I am curious as to why you did not use plug in for your answer and explanation.

(Link to the referenced solution.)

Good question. I definitely have this one categorized as plug-innable in my book, but because there’s some algebraic manipulation required whether you plug in or not, I guess I chose to take it as an opportunity to push that skill. Your solution (elaborated below) is also totally valid, and would definitely be my preferred method on a section where calculators were allowed.

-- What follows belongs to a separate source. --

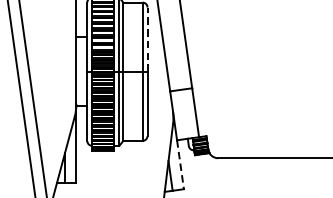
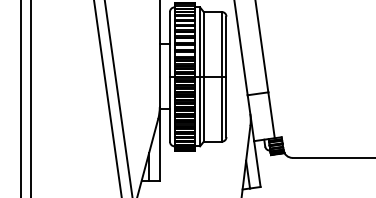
line: (147, 39) -> (226, 46), dashed -> solid
line: (180, 165) -> (257, 164), dashed -> solid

    \begin{align*}\dfrac{1}{\dfrac{1}{x+2}+\dfrac{1}{x+3}}\\\\=\dfrac{1}{\dfrac{1}{4+2}+\dfrac{1}{4+3}}\\\\=\dfrac{1}{\dfrac{1}{6}+\dfrac{1}{7}}\\\\=\dfrac{1}{\dfrac{7}{42}+\dfrac{6}{42}}\\\\=\dfrac{1}{\left(\dfrac{13}{42}\right)}\\\\=\dfrac{42}{13}\end{align*}

Now set x=4 in each answer choice to see which one simplifies to \dfrac{42}{13}:

A) \dfrac{2(4)+5}{4^2+5(4)+6}=\dfrac{13}{42}

B) \dfrac{4^2+5(4)+6}{2(4)+5}=\dfrac{42}{13}

C) 2(4)+5=13

D) 4^2+5(4)+6=42